ふと視線を上げれば、ニヤニヤとこちらを見ている隼夫がいた。
「お口にあったようで何よりだよ」
「……ごほん。いつもこの味が出れば言うことはないのですけど。そうしたら、お店ももっと人気が出ると思います」
「そっか。じゃあそうしようかな」
「え?」
頑なだった隼夫の心変わりに玉緒は眉根をあげた。
「どうして」
「そろそろ僕も、真面目にお店を切り盛りしていこうかなって」
言葉を区切り、隼夫はどこか緊張した様子で身を乗り出した。
「ねぇ、玉緒ちゃん」
「……なんですか。お給料の延滞なら受け付けませんが」
隼夫の心変わりの理由が分からず困惑する玉緒。
つい出てしまった軽口にかまわず、隼夫は続けた。
「花桃の花言葉って知ってる?」
「はい? 確か、忍耐、辛抱、気立ての良さ。

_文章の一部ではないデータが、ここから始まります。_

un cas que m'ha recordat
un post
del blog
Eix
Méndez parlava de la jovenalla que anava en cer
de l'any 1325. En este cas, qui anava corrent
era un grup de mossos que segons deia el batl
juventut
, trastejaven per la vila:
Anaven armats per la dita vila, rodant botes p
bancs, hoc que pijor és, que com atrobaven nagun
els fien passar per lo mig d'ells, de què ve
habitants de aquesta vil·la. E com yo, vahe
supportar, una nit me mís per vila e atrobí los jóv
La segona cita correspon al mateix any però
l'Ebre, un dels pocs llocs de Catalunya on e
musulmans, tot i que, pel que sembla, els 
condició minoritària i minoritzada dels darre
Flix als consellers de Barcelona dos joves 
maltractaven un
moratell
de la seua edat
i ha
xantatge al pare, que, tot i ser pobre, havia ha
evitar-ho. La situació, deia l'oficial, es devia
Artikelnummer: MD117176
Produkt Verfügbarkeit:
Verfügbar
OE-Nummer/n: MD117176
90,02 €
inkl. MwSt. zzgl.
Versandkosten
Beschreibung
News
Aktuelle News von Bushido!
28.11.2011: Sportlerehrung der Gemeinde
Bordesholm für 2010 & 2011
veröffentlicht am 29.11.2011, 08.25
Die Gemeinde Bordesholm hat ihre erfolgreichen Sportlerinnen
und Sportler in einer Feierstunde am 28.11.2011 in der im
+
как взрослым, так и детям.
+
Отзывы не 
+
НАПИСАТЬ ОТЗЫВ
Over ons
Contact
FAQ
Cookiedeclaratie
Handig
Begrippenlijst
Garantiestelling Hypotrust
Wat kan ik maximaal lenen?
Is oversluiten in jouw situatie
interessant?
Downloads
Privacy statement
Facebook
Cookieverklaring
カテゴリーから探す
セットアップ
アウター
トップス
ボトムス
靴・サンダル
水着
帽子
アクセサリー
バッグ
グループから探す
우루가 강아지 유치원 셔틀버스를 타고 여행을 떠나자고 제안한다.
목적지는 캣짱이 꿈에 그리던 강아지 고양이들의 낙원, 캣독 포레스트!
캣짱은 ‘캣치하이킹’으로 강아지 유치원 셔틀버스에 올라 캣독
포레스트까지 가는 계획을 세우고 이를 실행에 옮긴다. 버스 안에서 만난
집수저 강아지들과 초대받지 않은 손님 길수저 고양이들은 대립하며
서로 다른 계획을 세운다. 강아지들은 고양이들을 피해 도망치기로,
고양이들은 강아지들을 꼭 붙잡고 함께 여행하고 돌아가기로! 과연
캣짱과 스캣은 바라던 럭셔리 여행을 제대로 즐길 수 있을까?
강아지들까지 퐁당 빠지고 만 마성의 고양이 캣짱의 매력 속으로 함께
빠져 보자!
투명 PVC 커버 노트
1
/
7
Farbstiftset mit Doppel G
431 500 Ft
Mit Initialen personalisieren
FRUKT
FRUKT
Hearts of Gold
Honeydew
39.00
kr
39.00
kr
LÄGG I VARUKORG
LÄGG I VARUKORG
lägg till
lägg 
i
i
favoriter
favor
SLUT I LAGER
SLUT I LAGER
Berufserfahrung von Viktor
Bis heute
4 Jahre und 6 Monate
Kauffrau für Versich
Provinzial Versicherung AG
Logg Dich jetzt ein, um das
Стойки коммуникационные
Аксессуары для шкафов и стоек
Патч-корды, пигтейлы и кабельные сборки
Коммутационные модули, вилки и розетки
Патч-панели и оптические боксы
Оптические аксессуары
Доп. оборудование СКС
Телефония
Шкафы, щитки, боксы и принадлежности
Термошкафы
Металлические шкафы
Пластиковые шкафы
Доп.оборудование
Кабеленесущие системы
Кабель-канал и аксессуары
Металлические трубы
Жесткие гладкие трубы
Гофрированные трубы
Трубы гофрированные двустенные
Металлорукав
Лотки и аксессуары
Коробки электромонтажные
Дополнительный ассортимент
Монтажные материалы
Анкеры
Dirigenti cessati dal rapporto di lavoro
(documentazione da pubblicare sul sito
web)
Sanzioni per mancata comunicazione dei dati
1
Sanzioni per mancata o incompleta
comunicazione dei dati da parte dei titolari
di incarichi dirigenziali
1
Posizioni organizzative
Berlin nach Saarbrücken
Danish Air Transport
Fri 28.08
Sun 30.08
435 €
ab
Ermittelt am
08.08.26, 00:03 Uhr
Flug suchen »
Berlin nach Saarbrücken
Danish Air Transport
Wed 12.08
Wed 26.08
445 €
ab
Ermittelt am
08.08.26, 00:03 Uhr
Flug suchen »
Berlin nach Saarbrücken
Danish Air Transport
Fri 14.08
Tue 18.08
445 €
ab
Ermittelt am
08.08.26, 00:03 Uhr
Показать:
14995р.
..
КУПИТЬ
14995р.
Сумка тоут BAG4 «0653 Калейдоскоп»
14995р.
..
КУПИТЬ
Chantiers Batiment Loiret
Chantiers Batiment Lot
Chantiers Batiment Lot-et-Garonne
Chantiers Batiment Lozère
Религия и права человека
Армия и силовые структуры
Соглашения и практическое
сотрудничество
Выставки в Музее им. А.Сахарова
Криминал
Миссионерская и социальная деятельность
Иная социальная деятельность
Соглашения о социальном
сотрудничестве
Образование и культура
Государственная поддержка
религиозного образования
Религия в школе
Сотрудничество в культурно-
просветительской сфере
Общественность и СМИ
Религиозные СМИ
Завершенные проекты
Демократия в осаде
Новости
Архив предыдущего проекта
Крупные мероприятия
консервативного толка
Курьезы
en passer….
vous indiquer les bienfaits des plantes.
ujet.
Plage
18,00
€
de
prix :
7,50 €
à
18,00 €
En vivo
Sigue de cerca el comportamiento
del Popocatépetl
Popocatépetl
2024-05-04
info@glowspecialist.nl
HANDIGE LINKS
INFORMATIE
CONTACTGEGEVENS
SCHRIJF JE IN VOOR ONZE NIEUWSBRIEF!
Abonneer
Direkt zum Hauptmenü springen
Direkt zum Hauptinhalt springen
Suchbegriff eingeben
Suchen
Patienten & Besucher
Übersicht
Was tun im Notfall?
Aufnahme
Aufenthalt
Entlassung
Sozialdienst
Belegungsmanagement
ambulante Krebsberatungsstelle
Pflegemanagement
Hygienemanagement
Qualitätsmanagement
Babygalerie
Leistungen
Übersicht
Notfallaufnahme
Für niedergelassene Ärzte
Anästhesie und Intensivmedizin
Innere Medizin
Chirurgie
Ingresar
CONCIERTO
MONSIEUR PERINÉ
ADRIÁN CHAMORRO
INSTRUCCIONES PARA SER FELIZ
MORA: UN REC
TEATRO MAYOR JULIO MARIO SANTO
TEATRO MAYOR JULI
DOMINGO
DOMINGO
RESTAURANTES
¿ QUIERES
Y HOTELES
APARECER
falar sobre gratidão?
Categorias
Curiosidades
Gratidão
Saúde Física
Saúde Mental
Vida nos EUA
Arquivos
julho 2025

それから──」
玉緒は目を丸くした。
ハッと顔を上げると、隼夫は真剣な顔だった。
花桃の花言葉。
最後の一つは──『私はあなたのとりこ』。
(…………ほんとに、この人は)
料理でしかものが言えないだろう。
変な理屈はすらすらと言えるくせに、大事なことは口ごもってしまう。
告白の言葉くらい、自分の口でいえばいいのに。
(ほんとうに、仕方のないひと)
玉緒は「はぁ」とため息を吐き、笑みを浮かべて言った。
「では、お友達からお願いします」
「え、友達ですらなかったの!? 三年も一緒に働いてるのに!?」
隼夫は「そんなぁああ」と悲鳴をあげて天を仰いだ。
机に肘を乗せる玉緒が、楽しそうに自分を見ていることにも気付かずに。